Pink is the new black, didn’t you know?!
We couldn’t resist making these super cute pink iced cookies for Halloween (or should we say Hallowine…?!).
Too pretty to eat? We think not! Flavoured with pumpkin spice and topped with a delicious, tangy lemon icing, they are the perfect fall treat. They are also super quick and easy to make.
So on your marks, get set… Mira-BOO!
Pink pumpkin spice and lemon icing Halloween cookies
Makes about 30-40 cookies.
For the pumpkin spice cookies:
- 250 g flour
- 100g ground almonds
- 1 tbsp pumpkin spice mix
- 100 g soft brown sugar
- 125 g butter
- 1 egg
- a pinch of salt
For the icing:
- Icing sugar
- Lemon juice
- Beetroot powder (or pink food colouring)
For the cookies:
- Soften butter and sugar using a spatula or the paddle attachment of your standmixer. Incorporate flour, ground almonds, spices, salt and egg. Mix until the mixture is homogeneous.
- Shape dough into a disk and wrap in parchment paper. Refrigerate for 30 minutes.
- Preheat the oven to 170°C (340 F).
- Flour lightly your work surface and roll the dough to the desired thickness (usually around 4-5mm). Using cookie cutters, cut out cookies and place on a baking sheet line with parchment paper.

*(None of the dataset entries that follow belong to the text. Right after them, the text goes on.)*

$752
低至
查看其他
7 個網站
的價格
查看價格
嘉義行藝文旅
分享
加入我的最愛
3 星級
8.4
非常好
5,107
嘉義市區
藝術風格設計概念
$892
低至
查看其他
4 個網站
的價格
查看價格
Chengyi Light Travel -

- Bake until golden (12-15 minutes) and let cool on a wire rack.
For the icing:
- In a bowl, mix icing sugar with just a pinch of beetroot power. Incorporate a tiny bit of lemon juice and mix until it becomes a paste. If too thick, add some more juice. If too liquid, thicken it with more icing sugar.
- Once the cookies are cool, use a piping bag to pipe the icing on the cookies. Leave to set for 1 hour, then add the eyes and mouth with some melted dark chocolate (you can use a toothpick for that)
- Leave to set for 1 hour. Enjoy, and happy Hallowine!
Tip: you can prepare three of four batches of icing, adding more beetroot powder in some to have different shades of pink and a lovely ombré finish!